Data block:
=======

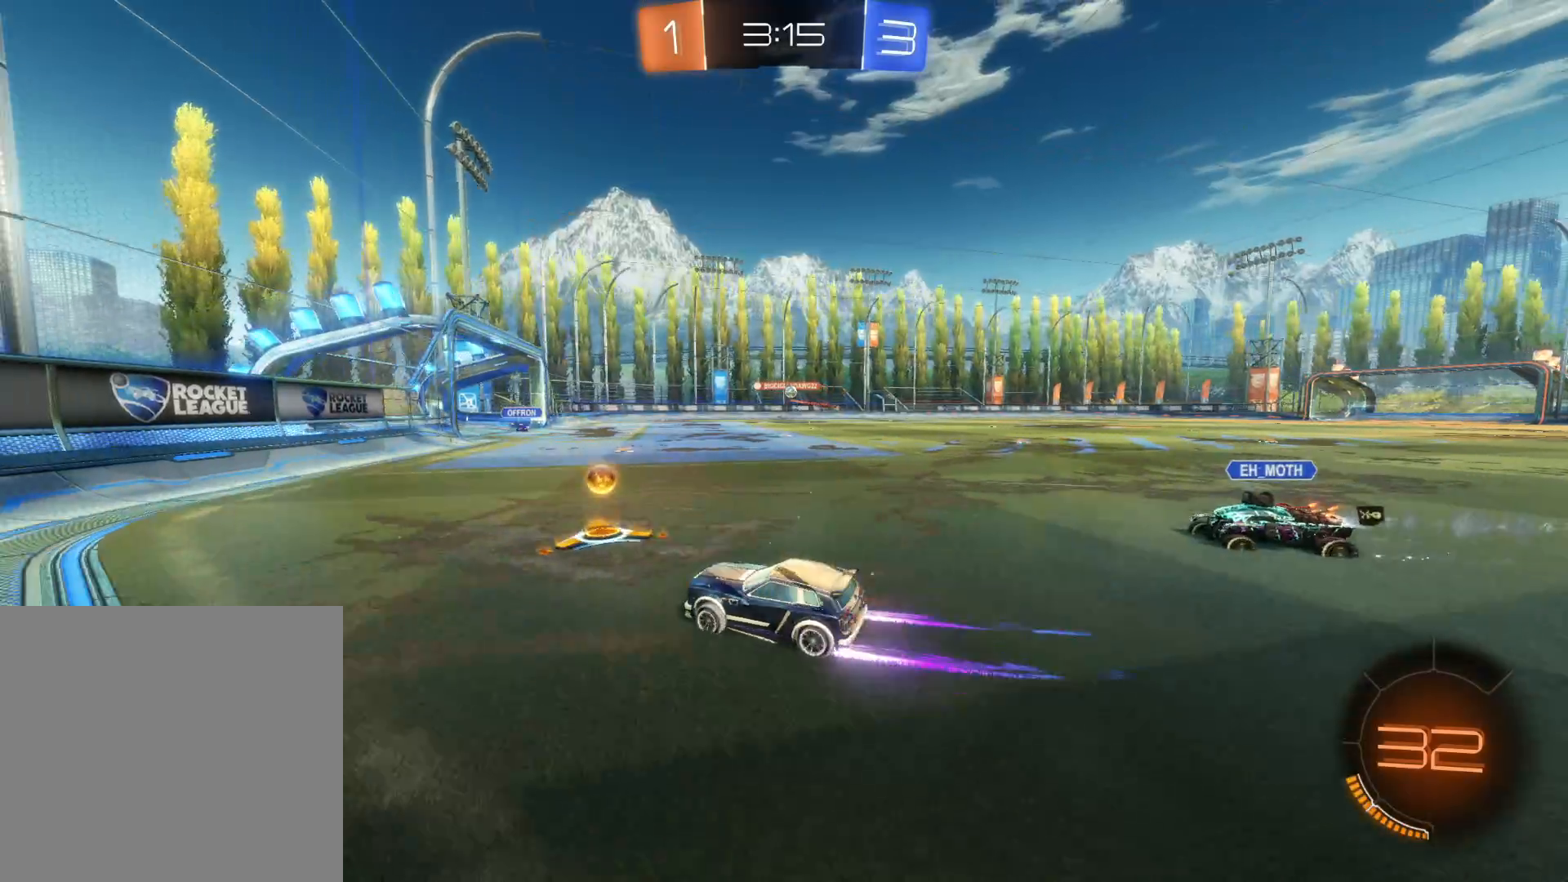
{"buttons": ["L2"], "left_stick": "right", "right_stick": "center", "events": [[33, "L1", "up"], [133, "R2", "up"], [166, "L2", "down"]]}
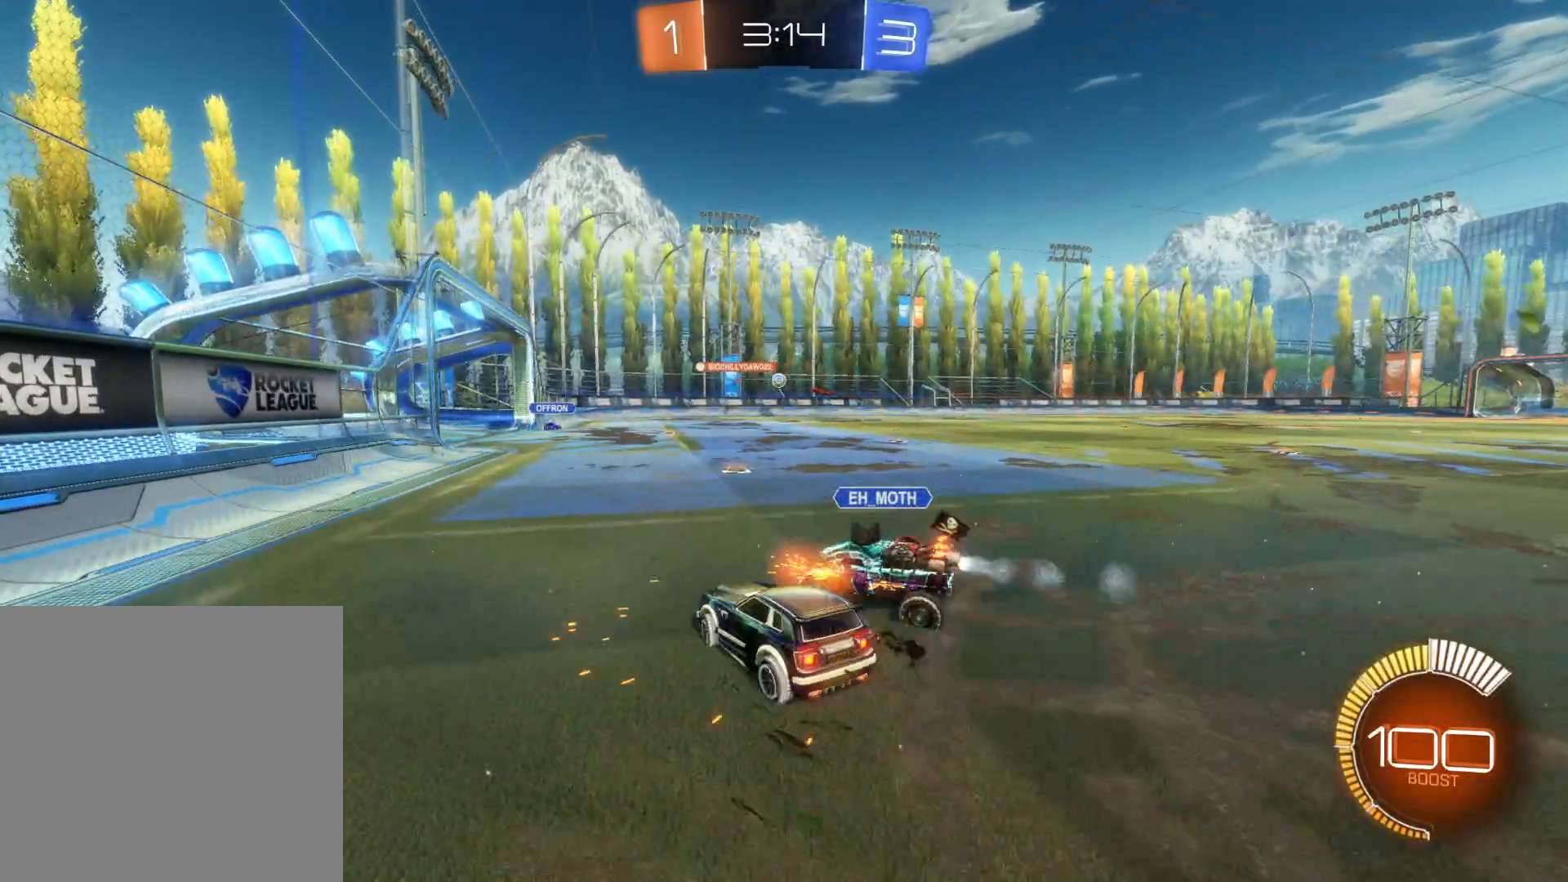
{"buttons": ["R2"], "left_stick": "right", "right_stick": "center", "events": [[100, "L2", "up"], [100, "R2", "down"]]}
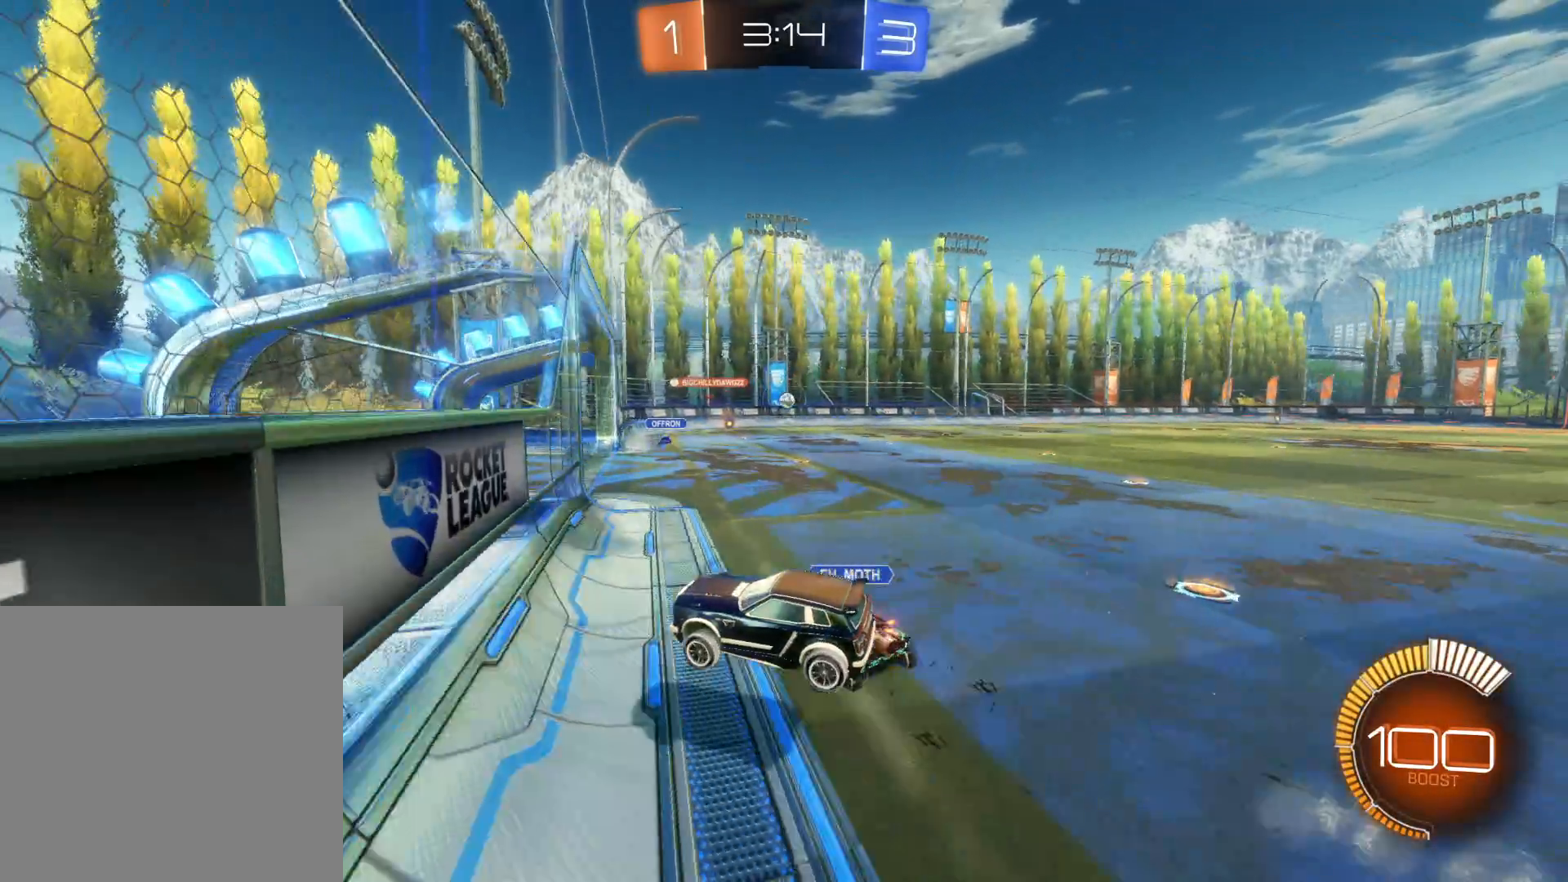
{"buttons": ["R2"], "left_stick": "right", "right_stick": "center", "events": []}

=======

Work request: All of the data above is to be repeated exactly, with the pictures left out.

Expected answer:
{"buttons": ["L2"], "left_stick": "right", "right_stick": "center", "events": [[33, "L1", "up"], [133, "R2", "up"], [166, "L2", "down"]]}
{"buttons": ["R2"], "left_stick": "right", "right_stick": "center", "events": [[100, "L2", "up"], [100, "R2", "down"]]}
{"buttons": ["R2"], "left_stick": "right", "right_stick": "center", "events": []}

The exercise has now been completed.